Star grinned at Celine, a round-cheeked chipmunk smile, chewed, swallowed, and finally said, “He’s always on at me, but he’s all right otherwise. Let’s start with a question: When is a star unstable? Wilmer proved that yer can’t make Alpha Centauri go supernova if you work with the usual theories and continuous variables. But it did. Once you accept that, then yer have ter ask, can yer do it with discontinuous variables? Things that act like an impulse. You know what an impulse is, do you?”
“Assume I do.” Once, in the distant past, Celine had possessed a first-rate technical training. The question was, how much of it remained?
“There’s a few different ways to drive a star toward instability,” Astarte went on. “One is, you load on mass from outside until all of a sudden you have a collapse and an explosion. Another is you run out of raw material for fusion, an’ again you get a collapse an’ explosion. But those don’t work for Alpha Centauri; Wilmer proved that. So I asked myself, is there another way to cause instability, using some kind of impulsive events?
“Well, there is. Yer take a star — an’ it don’t have ter be the usual sort of star for a supernova. I mean, it don’t have to be a binary with one dwarf component, or a star many times as massive as the Sun. It can be any old star, could even be Sol. There’s something for yer to think about. So you take this star, an’ you apply a compressive pulse. A bit of a squeeze, and it don’t have to be a big squeeze, either. Yer can do it asymmetric, like on opposite poles, or you can make it work with radial squeezes, too, toward the center. Either way, yer can calculate the modes of oscillation.”
“You mean you can.”
“Yeah. Me and Wilmer.” Astarte picked up a shrimp, stared at it longingly, then put it down. “A star is stable because there’s a balance everywhere inside it between gravitational force inward and radiation pressure outward. So the star reacts ter the squeeze by contracting a bit, then the radiation pressure takes hold and pushes it back out. It overshoots a little bit, comes out a bit farther than it was ter start with, and oscillates. For some stars, like Cepheid variables, the wobble occurs naturally. But for most stars the oscillation will damp out — unless, just at the right moment, yer hit it again with another compressive pulse. And then you hit it again, and again, doing it each time at just the right moment. Then the oscillations don’t damp out at all. Yer get resonance.”

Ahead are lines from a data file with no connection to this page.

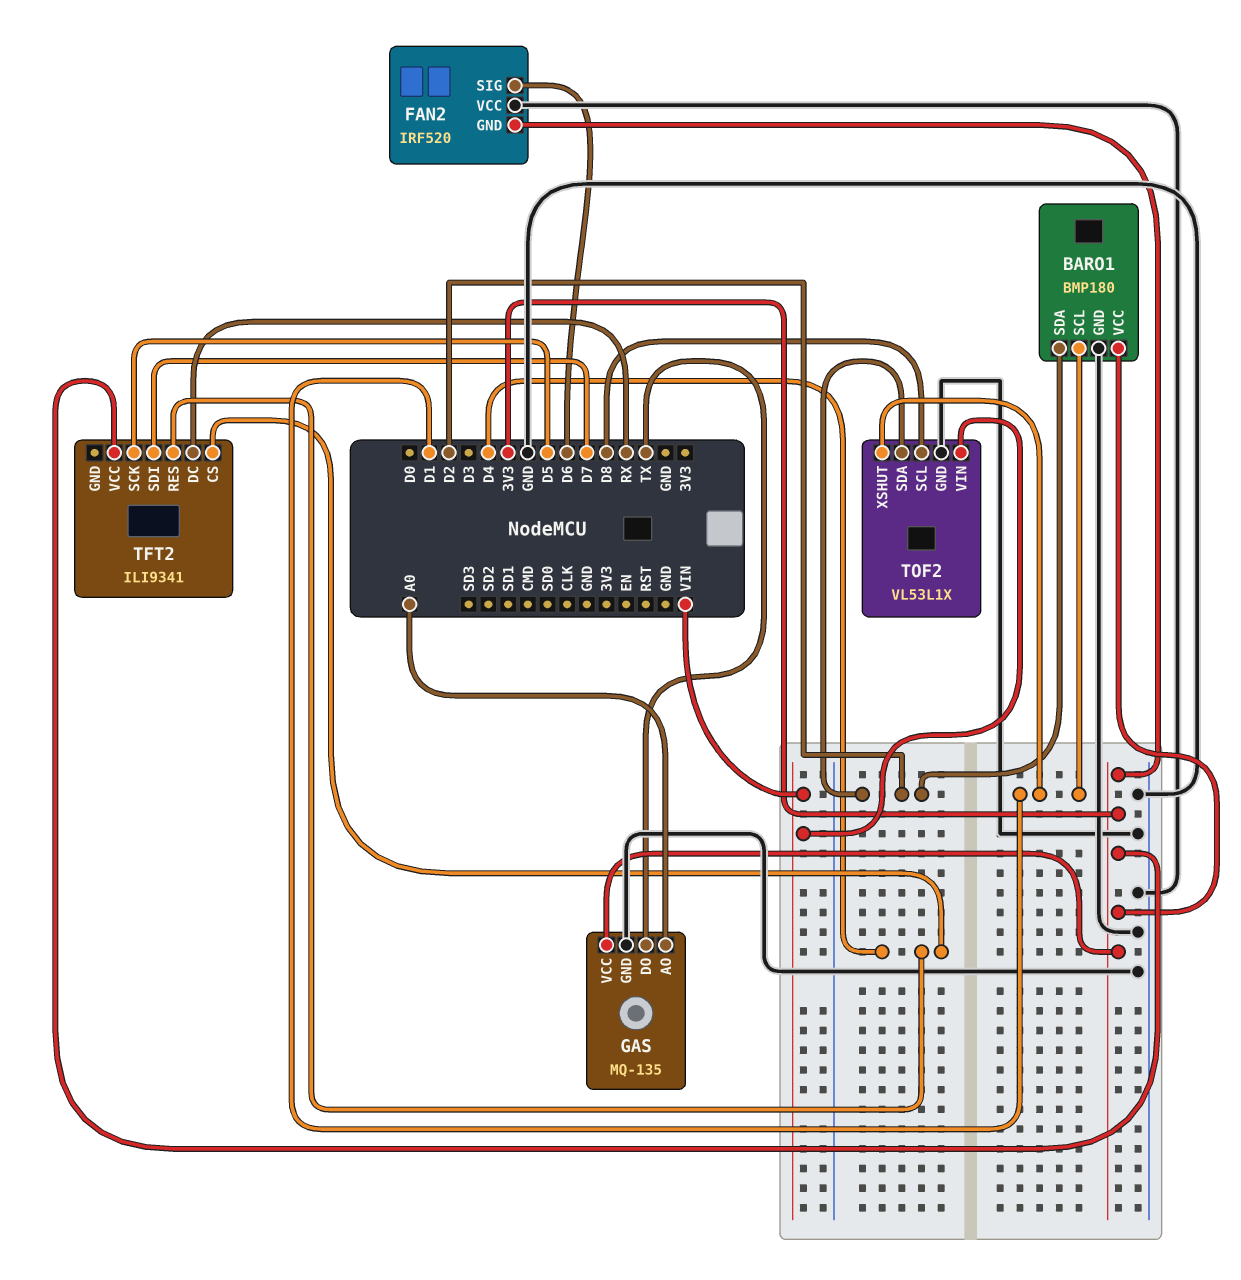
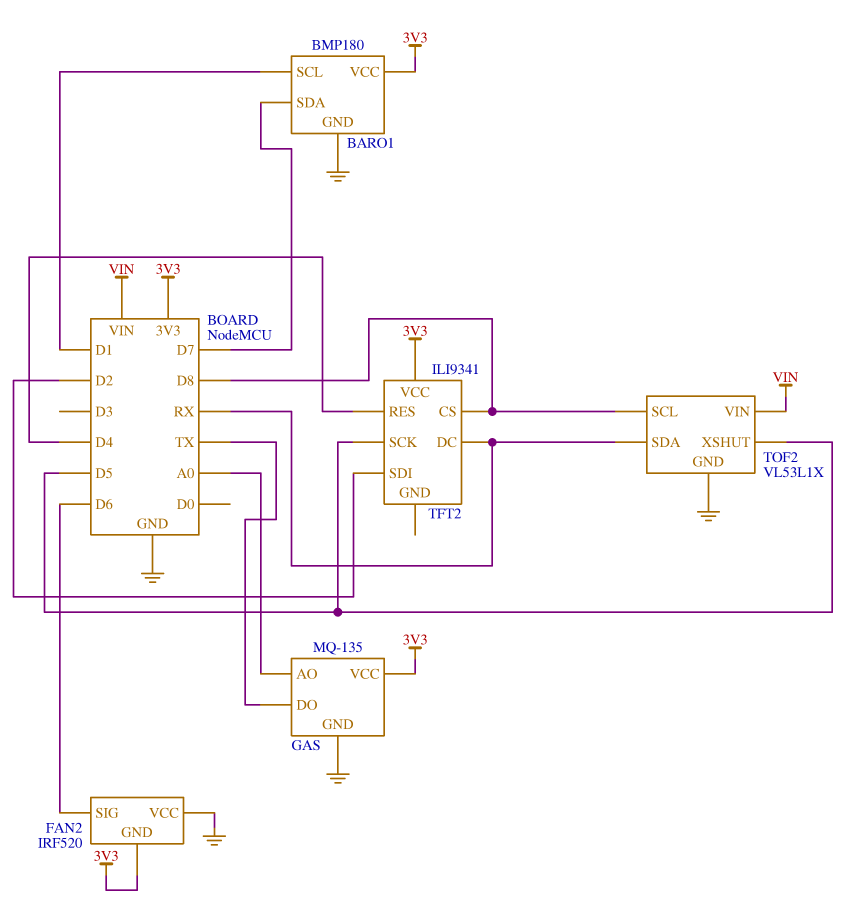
BARO1 pin SDA: D2 -> D7
TFT2 pin CS: D4 -> D8
TFT2 pin SDI: D7 -> D2
TOF2 pin SDA: D2 -> RX
TOF2 pin XSHUT: D1 -> D5

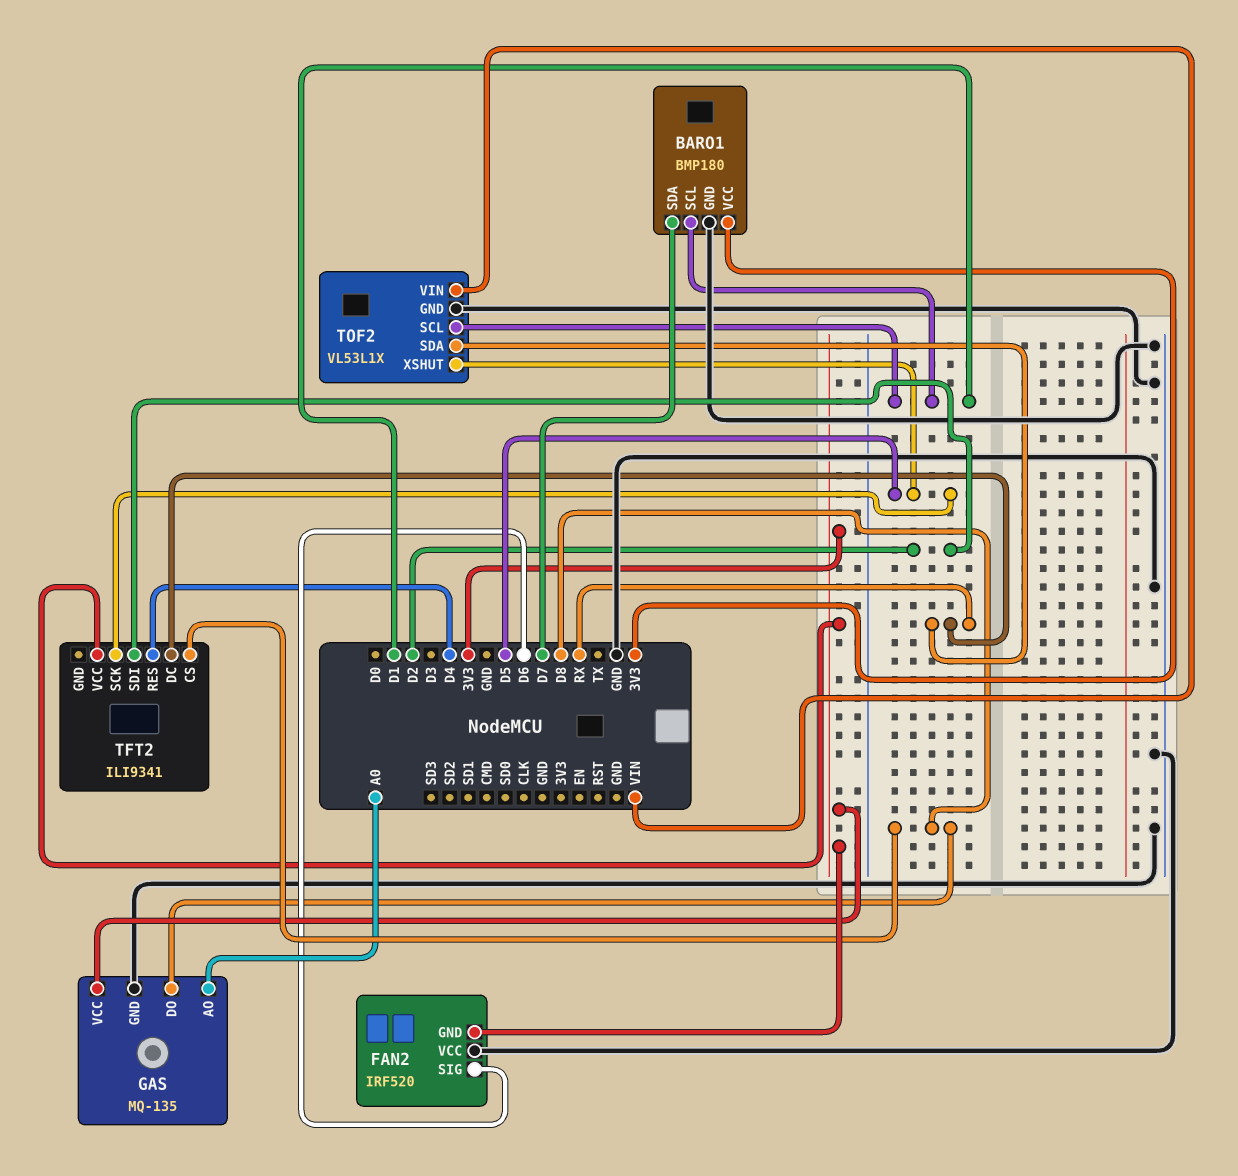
GAS pin DO: TX -> D8
TOF2 pin SCL: D8 -> D1

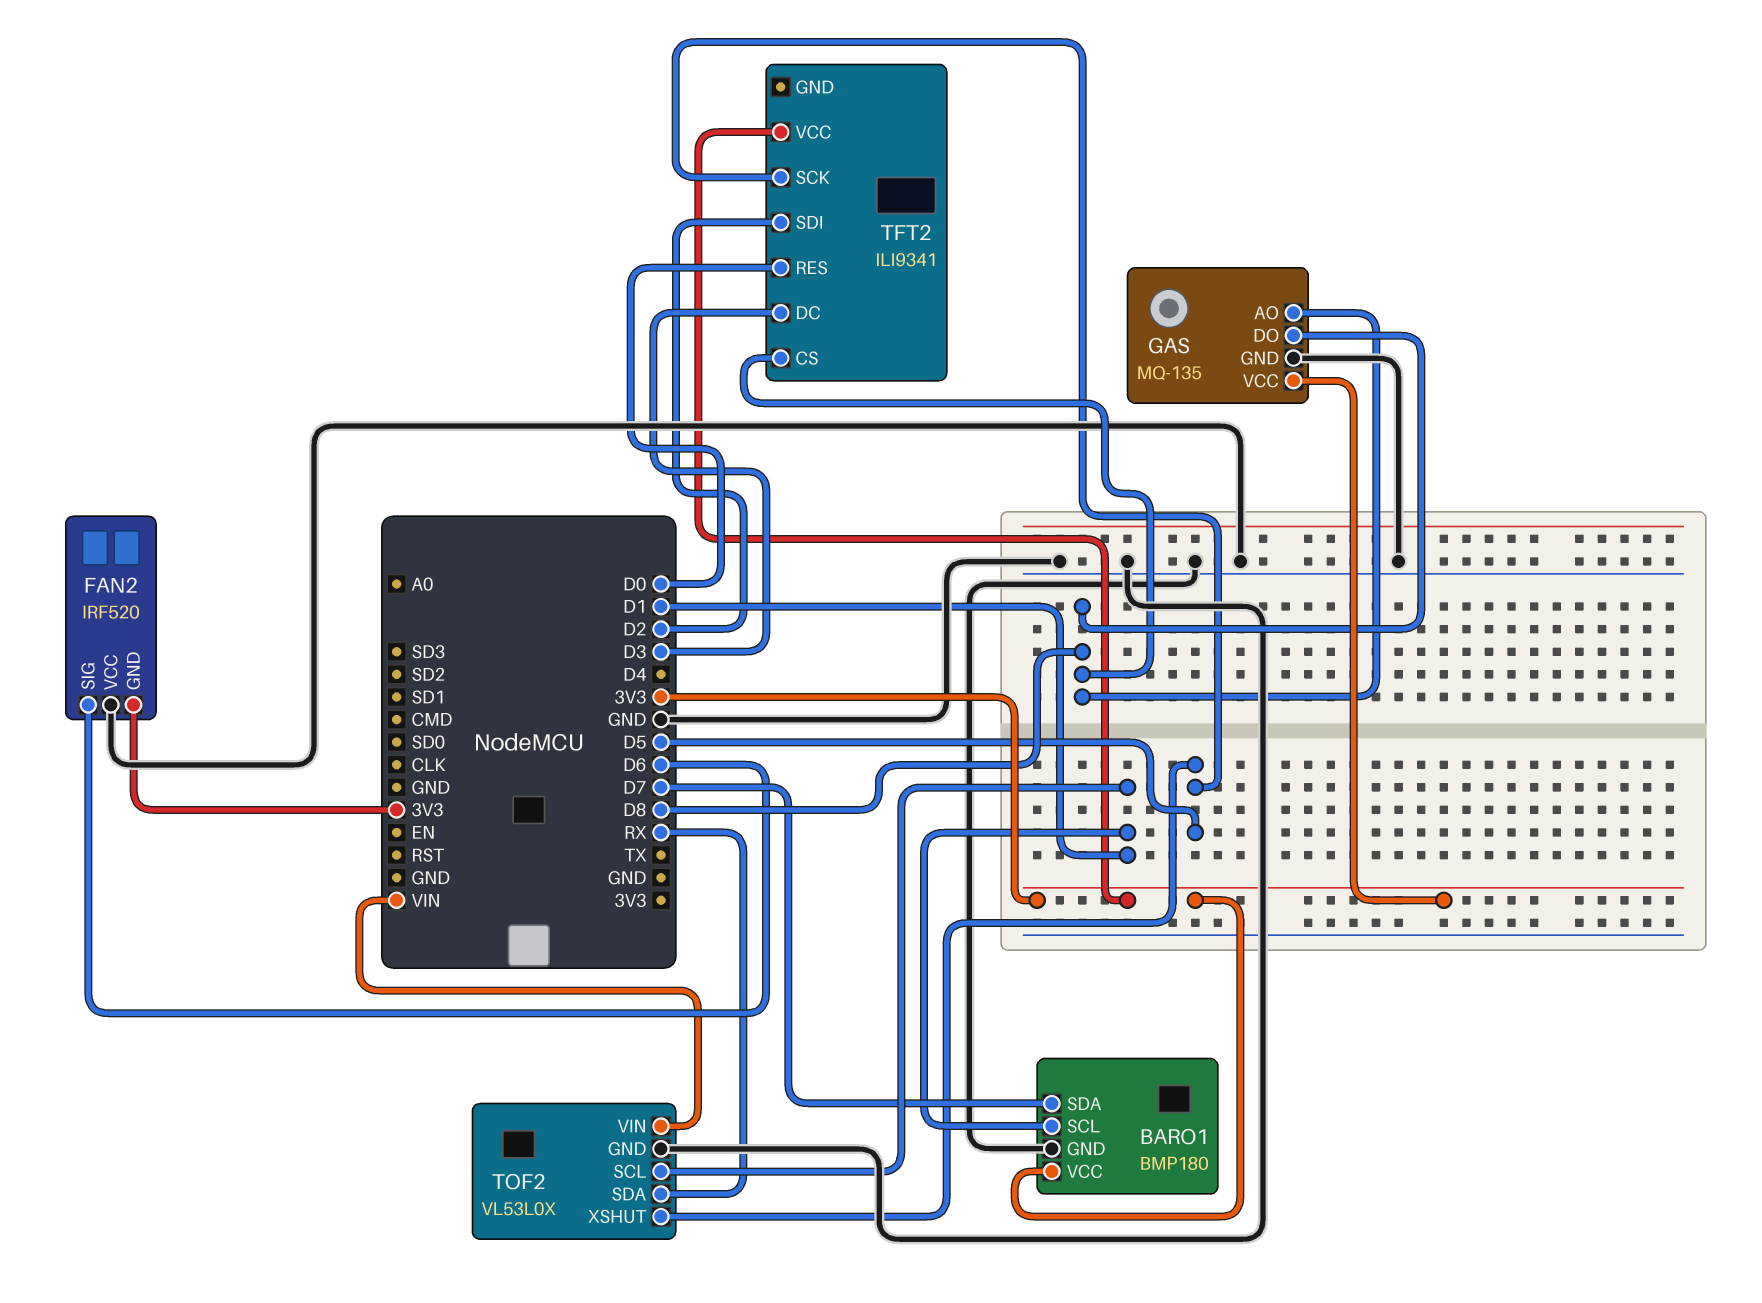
GAS pin AO: A0 -> D8
TFT2 pin DC: RX -> D3
TFT2 pin RES: D4 -> D0
TOF2: VL53L1X -> VL53L0X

“Like soldiers,” Celine said, “marching over a bridge. They’re supposed to break step and not march together, otherwise the regular rhythm of their marching could hit the resonant frequency of the bridge and make it collapse.”
“I didn’t hear about that!” Star’s eyes widened with pleasure. “I love it. Have yer seen it happen?”
“No. Actually, I’m not sure it ever has. But people talk about it all the time as if it’s true.”
“Yer could do it. You’re the President, you’re in charge of the Army. Yer could take a whole bunch of troops, and a bridge, and tell ’em ter march over and not break step and see what happens.”
“Not if I want to stay President I couldn’t,” Celine said, and Wilmer added, “Star, unless I hear more astrophysics I’ll take that bottle away.”
“First yer tell me ter talk, and then when I’m talking you complain.” Astarte turned to Celine. “Anyway, an oscillating star’s not quite like troops walking over a bridge. It’s more like a pendulum, where if yer give it a bit of a nudge on each swing, the size of the swing gets bigger and bigger each time. But all of a sudden, instead of swinging back, the pendulum changes the way it moves.” Star made a complete revolution with her arm. “It goes right over the top and comes down on the other side. That’s what it does if it’s a pendulum. If it’s a star, it goes supernova. Like Alpha Centauri went supernova. Got it?”